PAT 甲級 1076 Forwards on Weibo (30分)

Weibo is known as the Chinese version of Twitter. One user on Weibo may have many followers, and may follow many other users as well. Hence a social network is formed with followers relations. When a user makes a post on Weibo, all his/her followers can view and forward his/her post, which can then be forwarded again by their followers. Now given a social network, you are supposed to calculate the maximum potential amount of forwards for any specific user, assuming that only L levels of indirect followers are counted.

Input Specification:

Each input file contains one test case. For each case, the first line contains 2 positive integers: N (≤1000), the number of users; and L (≤6), the number of levels of indirect followers that are counted. Hence it is assumed that all the users are numbered from 1 to N. Then N lines follow, each in the format:

M[i] user_list[i]

where M[i] (≤100) is the total number of people that user[i] follows; and user_list[i] is a list of the M[i] users that followed by user[i]. It is guaranteed that no one can follow oneself. All the numbers are separated by a space.

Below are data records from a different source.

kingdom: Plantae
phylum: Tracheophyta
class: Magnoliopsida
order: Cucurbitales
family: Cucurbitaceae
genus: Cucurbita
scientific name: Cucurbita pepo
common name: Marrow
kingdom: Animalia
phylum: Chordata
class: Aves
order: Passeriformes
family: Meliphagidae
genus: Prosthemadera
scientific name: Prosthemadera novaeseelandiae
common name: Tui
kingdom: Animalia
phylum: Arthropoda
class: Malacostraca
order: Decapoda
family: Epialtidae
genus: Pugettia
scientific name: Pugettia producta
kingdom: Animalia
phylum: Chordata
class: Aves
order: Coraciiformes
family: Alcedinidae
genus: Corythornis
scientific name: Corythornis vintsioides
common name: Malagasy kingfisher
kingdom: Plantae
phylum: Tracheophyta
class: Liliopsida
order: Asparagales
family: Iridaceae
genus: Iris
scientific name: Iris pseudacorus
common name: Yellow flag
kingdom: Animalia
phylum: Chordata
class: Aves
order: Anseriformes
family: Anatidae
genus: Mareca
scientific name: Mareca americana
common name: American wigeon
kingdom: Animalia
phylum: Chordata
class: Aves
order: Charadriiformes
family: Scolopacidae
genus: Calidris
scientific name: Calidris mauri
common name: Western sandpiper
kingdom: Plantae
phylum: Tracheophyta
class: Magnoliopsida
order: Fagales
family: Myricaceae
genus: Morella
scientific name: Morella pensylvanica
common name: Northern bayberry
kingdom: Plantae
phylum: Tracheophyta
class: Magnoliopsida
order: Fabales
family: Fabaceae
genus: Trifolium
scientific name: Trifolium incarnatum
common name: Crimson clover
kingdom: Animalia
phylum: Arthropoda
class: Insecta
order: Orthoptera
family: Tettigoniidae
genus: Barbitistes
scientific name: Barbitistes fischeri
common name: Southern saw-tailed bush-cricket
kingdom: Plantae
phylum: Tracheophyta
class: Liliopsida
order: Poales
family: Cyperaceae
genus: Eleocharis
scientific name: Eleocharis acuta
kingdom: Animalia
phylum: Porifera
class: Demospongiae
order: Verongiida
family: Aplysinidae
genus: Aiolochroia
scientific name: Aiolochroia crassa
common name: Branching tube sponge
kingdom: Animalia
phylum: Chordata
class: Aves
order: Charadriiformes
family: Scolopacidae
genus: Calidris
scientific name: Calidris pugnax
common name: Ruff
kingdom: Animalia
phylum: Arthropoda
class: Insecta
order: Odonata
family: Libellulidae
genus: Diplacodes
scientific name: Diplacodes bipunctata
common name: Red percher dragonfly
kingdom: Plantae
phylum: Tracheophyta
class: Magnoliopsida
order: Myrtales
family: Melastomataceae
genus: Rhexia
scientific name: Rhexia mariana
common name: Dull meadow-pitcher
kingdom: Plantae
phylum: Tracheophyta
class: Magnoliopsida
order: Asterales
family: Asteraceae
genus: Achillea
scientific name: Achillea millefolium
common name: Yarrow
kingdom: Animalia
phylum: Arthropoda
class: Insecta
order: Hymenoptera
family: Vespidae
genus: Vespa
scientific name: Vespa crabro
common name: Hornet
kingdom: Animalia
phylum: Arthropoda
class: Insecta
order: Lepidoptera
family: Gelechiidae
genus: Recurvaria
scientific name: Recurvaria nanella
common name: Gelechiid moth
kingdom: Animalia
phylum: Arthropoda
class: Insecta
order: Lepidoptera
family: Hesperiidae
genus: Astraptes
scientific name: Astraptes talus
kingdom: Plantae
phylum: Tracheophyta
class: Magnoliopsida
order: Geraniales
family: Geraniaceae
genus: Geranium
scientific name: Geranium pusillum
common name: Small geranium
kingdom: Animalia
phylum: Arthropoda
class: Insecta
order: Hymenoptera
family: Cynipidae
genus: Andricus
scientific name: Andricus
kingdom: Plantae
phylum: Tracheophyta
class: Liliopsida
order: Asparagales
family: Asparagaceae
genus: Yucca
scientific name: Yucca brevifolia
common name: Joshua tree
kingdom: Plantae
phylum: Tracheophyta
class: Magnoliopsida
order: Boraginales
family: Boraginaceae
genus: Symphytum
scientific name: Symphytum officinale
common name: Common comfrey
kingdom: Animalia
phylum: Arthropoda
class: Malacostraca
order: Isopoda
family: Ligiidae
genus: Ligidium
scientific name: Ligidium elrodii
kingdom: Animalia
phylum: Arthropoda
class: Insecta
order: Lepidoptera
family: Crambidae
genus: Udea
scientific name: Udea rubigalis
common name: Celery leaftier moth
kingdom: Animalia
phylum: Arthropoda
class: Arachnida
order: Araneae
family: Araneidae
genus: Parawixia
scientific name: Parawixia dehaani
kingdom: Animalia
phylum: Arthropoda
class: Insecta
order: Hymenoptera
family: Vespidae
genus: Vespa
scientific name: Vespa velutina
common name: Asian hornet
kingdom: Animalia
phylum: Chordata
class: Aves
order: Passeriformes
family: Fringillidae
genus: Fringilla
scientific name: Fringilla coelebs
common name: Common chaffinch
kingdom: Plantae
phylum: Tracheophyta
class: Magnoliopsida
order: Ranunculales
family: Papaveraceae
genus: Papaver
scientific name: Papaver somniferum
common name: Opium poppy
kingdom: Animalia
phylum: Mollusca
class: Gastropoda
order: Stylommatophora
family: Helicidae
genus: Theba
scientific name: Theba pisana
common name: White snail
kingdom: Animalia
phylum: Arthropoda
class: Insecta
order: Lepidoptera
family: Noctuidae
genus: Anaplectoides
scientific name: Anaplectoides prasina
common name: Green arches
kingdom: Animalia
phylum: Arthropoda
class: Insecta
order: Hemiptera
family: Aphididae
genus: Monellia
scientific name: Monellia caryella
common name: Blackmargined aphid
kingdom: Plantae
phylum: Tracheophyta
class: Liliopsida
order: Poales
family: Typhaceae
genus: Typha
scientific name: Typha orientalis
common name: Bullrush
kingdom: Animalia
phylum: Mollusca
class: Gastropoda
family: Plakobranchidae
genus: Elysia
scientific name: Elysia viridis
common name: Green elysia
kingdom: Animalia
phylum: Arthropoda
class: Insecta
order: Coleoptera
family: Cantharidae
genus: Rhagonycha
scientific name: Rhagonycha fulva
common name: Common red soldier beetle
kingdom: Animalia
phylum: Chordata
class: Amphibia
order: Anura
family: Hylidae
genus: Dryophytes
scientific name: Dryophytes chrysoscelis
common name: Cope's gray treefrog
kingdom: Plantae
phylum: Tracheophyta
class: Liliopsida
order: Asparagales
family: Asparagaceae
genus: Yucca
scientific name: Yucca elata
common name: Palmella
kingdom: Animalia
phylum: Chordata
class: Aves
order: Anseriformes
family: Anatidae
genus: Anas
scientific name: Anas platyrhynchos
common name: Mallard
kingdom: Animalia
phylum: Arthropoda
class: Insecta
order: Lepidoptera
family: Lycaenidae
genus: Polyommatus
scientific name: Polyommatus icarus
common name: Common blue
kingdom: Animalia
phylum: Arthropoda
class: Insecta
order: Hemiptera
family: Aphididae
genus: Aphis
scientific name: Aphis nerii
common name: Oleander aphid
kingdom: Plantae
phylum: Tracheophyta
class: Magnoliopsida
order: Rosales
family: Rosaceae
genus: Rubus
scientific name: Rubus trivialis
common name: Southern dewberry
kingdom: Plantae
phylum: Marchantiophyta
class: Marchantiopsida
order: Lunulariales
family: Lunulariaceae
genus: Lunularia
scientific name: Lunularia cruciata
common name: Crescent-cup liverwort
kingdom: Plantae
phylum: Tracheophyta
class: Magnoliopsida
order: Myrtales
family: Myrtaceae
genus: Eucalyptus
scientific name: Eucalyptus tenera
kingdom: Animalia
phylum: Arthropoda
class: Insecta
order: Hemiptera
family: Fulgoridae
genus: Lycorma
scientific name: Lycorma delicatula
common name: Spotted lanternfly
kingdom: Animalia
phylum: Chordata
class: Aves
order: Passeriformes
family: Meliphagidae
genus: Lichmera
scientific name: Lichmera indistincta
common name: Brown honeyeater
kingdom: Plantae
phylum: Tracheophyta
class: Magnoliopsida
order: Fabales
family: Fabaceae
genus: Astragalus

Then finally a positive K is given, followed by K UserID's for query.

Output Specification:

For each UserID, you are supposed to print in one line the maximum potential amount of forwards this user can trigger, assuming that everyone who can view the initial post will forward it once, and that only L levels of indirect followers are counted.

Sample Input:

7 3
3 2 3 4
0
2 5 6
2 3 1
2 3 4
1 4
1 5
2 2 6

Sample Output:

4
5

1. 題目說的是: 一個粉絲只會在第一次遇到他關注的人發的微博的時候進行轉發,之後再遇到不會進行轉發

2. 輸出的結果是某條微博能夠被轉發的次數,其實就是一個層序遍歷

#include<iostream>
#include<cstring>
#include<queue>
#include<vector>
using namespace std;

vector<int> g[1100];
int vis[10010];
int n,l,num,id;

int query(int id){
    memset(vis,0,sizeof vis);
    queue<int> q;
    q.push(id);
    vis[id] = 1;
    int cnt = 0,level = 0;
    while(!q.empty()){
        int sz = q.size();
        level++;
        if (level > l) break;
        for (int i = 0; i < sz; ++i){
            int t = q.front();
            q.pop();
            for (auto x:g[t]){
                if (vis[x] == 0){
                    cnt++;
                    vis[x] ++;
                    q.push(x);
                }
            }
        }
    }
    return cnt;
}

int main(){

    cin>>n>>l;

    for (int i = 1; i <= n; ++i){
        cin >> num;
        for (int j = 0; j < num; ++j){
            cin >> id;
            g[id].push_back(i);
        }
    }

    cin >> n;
    for (int i = 0; i < n; ++i){
        cin >> id;
        cout<<query(id)<<endl;
    }

    return 0;
}